7337. — À M. BORDES.
16 septembre.

Mon cher correspondant, si les ouvrages gais guérissent les vapeurs, il faut vous dire : Médecin, guèris-toi toi-même[1] ; vous êtes à la source des remèdes. Qui fait, quand il le veut, des choses plus gaies, plus agréables, plus spirituelles que vous ?

Il est très-vrai que Jean-Jacques a mis tous ses petits bâtards à l’hôpital. Je suis fort aise qu’il fasse une fin, et que la sorcière termine ses amours en épousant son sorcier. Je ne croyais pas qu’il y eût dans le monde quelqu’un qui fût fait pour Jean-Jacques.

Il est bien vrai que j’avais promis[2], il y a trois mois, à l’électeur palatin, d’aller lui faire ma cour ; mais ma détestable santé m’a privé de cet honneur et de ce plaisir.

Je n’ai point entendu parler des prétendues faveurs du parlement de Paris. J’ai un neveu actuellement conseiller à la Tournelle, qui ne m’aurait pas laissé ignorer tant de bontés. On ne fait pas toujours tout ce dont on serait capable.

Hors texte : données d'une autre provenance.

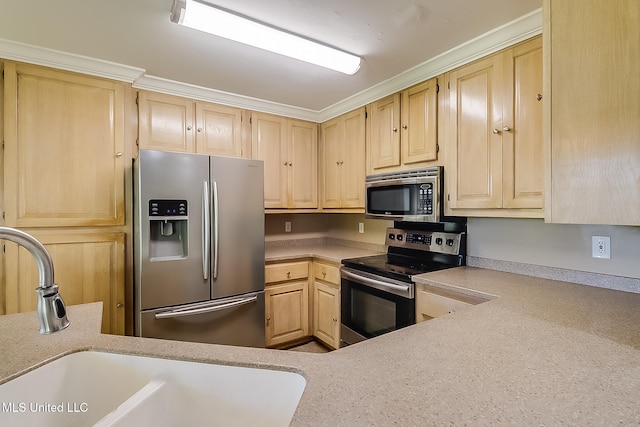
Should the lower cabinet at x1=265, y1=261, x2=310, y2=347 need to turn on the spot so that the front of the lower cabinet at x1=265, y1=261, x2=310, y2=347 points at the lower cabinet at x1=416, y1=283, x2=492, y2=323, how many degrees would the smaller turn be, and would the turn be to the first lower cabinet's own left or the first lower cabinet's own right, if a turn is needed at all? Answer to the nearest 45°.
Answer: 0° — it already faces it

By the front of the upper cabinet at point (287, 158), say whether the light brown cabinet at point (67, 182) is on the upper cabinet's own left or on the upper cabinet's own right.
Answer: on the upper cabinet's own right

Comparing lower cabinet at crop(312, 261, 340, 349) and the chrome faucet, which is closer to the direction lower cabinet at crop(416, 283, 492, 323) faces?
the chrome faucet

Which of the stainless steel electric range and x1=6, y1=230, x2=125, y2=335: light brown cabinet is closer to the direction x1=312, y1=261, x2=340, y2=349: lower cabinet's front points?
the light brown cabinet

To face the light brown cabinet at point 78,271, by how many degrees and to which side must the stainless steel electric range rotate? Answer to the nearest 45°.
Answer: approximately 45° to its right

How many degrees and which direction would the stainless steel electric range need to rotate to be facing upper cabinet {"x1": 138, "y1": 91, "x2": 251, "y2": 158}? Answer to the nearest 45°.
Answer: approximately 45° to its right

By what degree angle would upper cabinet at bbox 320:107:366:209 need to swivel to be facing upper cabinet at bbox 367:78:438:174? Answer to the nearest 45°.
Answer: approximately 90° to its left
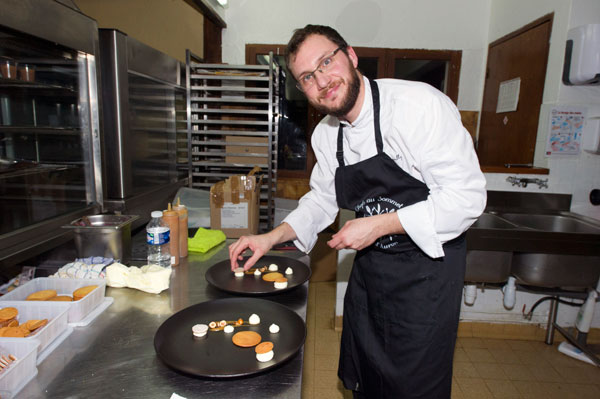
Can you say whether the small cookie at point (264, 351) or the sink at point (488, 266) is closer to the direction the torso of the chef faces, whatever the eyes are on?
the small cookie

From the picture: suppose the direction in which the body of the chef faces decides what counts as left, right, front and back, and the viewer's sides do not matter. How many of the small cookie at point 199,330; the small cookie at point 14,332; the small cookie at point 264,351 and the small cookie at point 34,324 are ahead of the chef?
4

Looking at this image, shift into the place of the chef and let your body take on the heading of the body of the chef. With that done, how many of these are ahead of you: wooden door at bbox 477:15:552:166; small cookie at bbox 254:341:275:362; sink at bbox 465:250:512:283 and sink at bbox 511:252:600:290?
1

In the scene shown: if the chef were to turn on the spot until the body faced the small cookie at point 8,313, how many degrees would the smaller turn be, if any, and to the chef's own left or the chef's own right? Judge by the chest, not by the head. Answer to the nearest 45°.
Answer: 0° — they already face it

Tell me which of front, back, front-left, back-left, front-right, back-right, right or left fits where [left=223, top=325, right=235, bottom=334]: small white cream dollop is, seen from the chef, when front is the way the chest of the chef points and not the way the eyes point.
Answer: front

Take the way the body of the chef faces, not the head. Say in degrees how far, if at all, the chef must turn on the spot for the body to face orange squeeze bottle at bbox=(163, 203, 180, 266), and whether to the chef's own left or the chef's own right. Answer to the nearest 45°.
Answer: approximately 45° to the chef's own right

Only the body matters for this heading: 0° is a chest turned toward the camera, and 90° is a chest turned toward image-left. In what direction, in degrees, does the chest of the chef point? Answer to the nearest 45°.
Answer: approximately 45°

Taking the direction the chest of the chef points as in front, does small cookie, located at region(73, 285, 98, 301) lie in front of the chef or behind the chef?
in front

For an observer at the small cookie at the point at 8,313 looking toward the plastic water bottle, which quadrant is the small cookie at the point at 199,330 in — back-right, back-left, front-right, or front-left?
front-right

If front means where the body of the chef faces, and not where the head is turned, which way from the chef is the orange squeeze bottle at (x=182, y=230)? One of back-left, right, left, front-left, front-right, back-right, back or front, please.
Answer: front-right

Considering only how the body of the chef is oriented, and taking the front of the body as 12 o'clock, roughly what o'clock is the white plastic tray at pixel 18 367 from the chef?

Je vous embrasse de tout mon cœur, mon cher ami ; portez-vous bien. J’espère recevoir encore quelques amusettes pour vous.

  1. Luc, iv, 23.
  2. La lettre où Voltaire avait fait cette promesse manque ; à moins pourtant que Voltaire ne veuille ici faire allusion à la lettre qu’il écrivait à Colini le 29 mai 1768 (n° 7269), dans laquelle il lui promet, « mort ou vif », de l’embrasser à la fin de juillet.